Ülkemizde son iki asırda büyük çalkantılar yaşanmış, inkılâplar, devrimler, ihtilâller birbirini peşi sıra kovalamıştır. İmparatorluk dönemlerinde devlet tarafından adı konulmadan ve yavaşça, Cumhuriyet döneminde ise açıkça telâffuz edilerek ve devrimler hızıyla sürdürülen Batılılaşma / Modernleşme çabalarıyla milletimizin aslî değerleri değiştirilmeye çalışılmış ve ne yazık ki bunda büyük ölçüde muvaffak olunmuştur. Yeni kadrolar Türkiye’nin rotasını İslâm’dan çevirip Modernizm’e doğru kırmışlardır. Hedef artık Modernleşme olarak tayin edilince her sahada taklitçilik ve Batı’ya öykünme de bu dönemlerin temel karakteristiği olmuştur.

Bu hengâmeden her saha zarar gördüğü gibi en çok da mimâri zarar görmüş, evlerimiz tahrip edilmiş, eşyalarımız değiştirilmiş, geleneksel şehir dokuları yıkılıp yok edilmiştir.

Mesken ve şehircilik geleneğimize en büyük ilk darbeyi vuranlar Tanzimat’ı ilân eden yönetici kadrolar olmuştur. Tanzimatçılar yapı geleneğini asırlar boyu devam ettiren (mimar ve kalfaları yetiştiren) yapı loncalarını âni bir kararla kapatmışlardır. Elbette Tanzimat idarecileri bu loncalar kapatılmadıkça İslâmî yapı geleneğinin devam edeceğinin farkındaydılar. Bu dönemde şehircilik tercihleri açısından getirilen en önemli değişiklik geleneksel İslâmî hayat ile uyuşmayacağının bilinmesine rağmen Batı tarzı apartmanların bu ülkede uygulanmaya başlatılması olmuştur.

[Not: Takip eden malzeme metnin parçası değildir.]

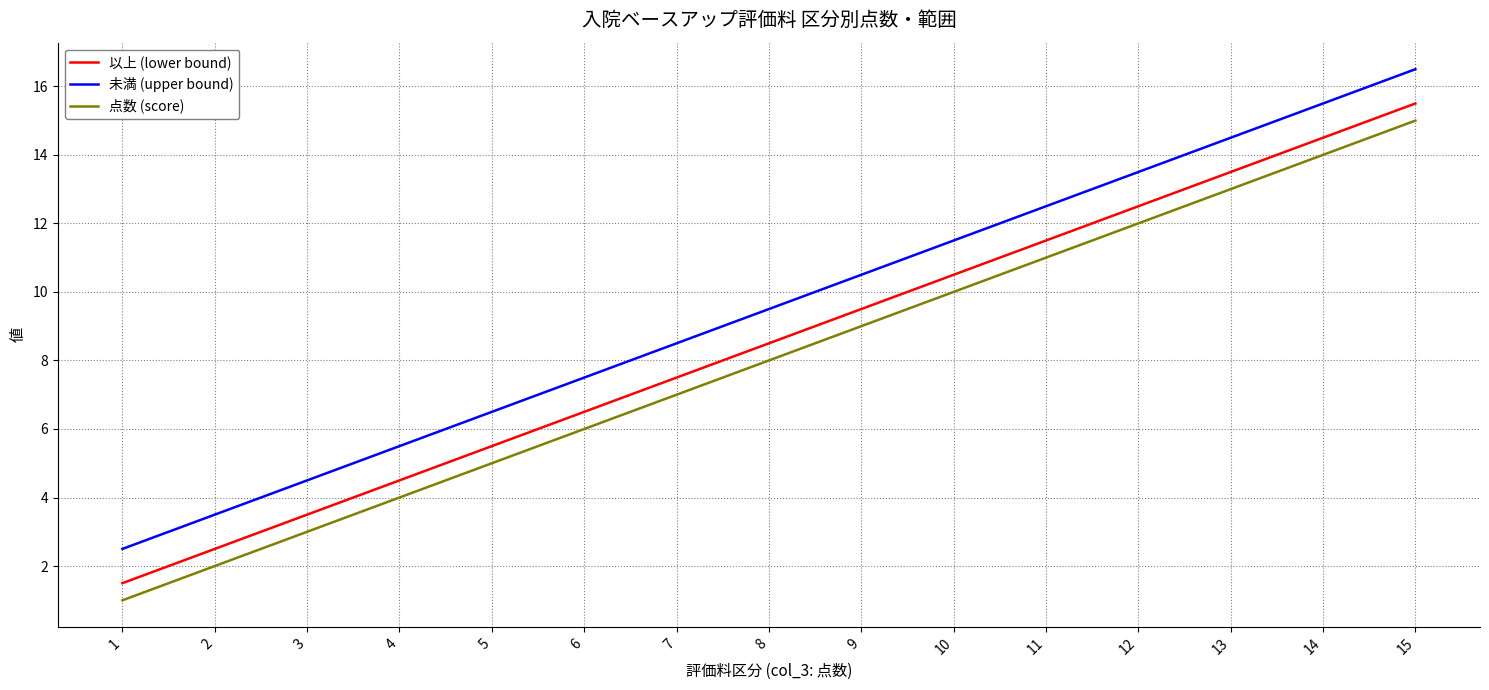

What is the sum of all 未満 (upper bound) values?

142.5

Ülkemizde apartmanlar ilk defa gayr-ı müslimler eliyle Beyoğlu(Pera)’nda inşa edilmiştir. Müslümanlar her şeye rağmen uzun süre apartmanlardan uzak durmuş, müstâkil evlerinde oturmaya devam etmişlerdir. Ne zaman imar plânları kat irtifalarını yükselterek apartmanları cazip hâle getirmiş, sonunda onlar da bu cereyana dâhil olmuşlardır.

Batılı’lar apartmanlaşmanın modernleşmeyi veya modern yaşam tarzını hızlandıracağı düşüncesi ile yapı loncalarının kapatılmasını ve apartman yapımına geçilmesini şart koşmuşlardır. Prof. İlber Ortaylı Hoca’nın katıldığı bir televizyon programında 1839 Tanzimat Fermanı’nın mahfuz önerileri arasında apartman yapımının teşvik edilmesi hususunun yer aldığını ifade edilmiştir.

Önümüzdeki 8-9 yazıda apartmanların bir toplum-mühendisliği projesi olması, kâr düşüncesiyle inşa edilmesi, insana lâyık olmaması, insanı hiçe sayması, temel insan haklarını ihlâl etmesi, örf ve ahlâk anlayışımıza uymaması, yabancılaşma, tahakkümcü karakteri, çevreye ve sağlığa verdiği zararlar v.b. konularda itirazlarımı dile getireceğim.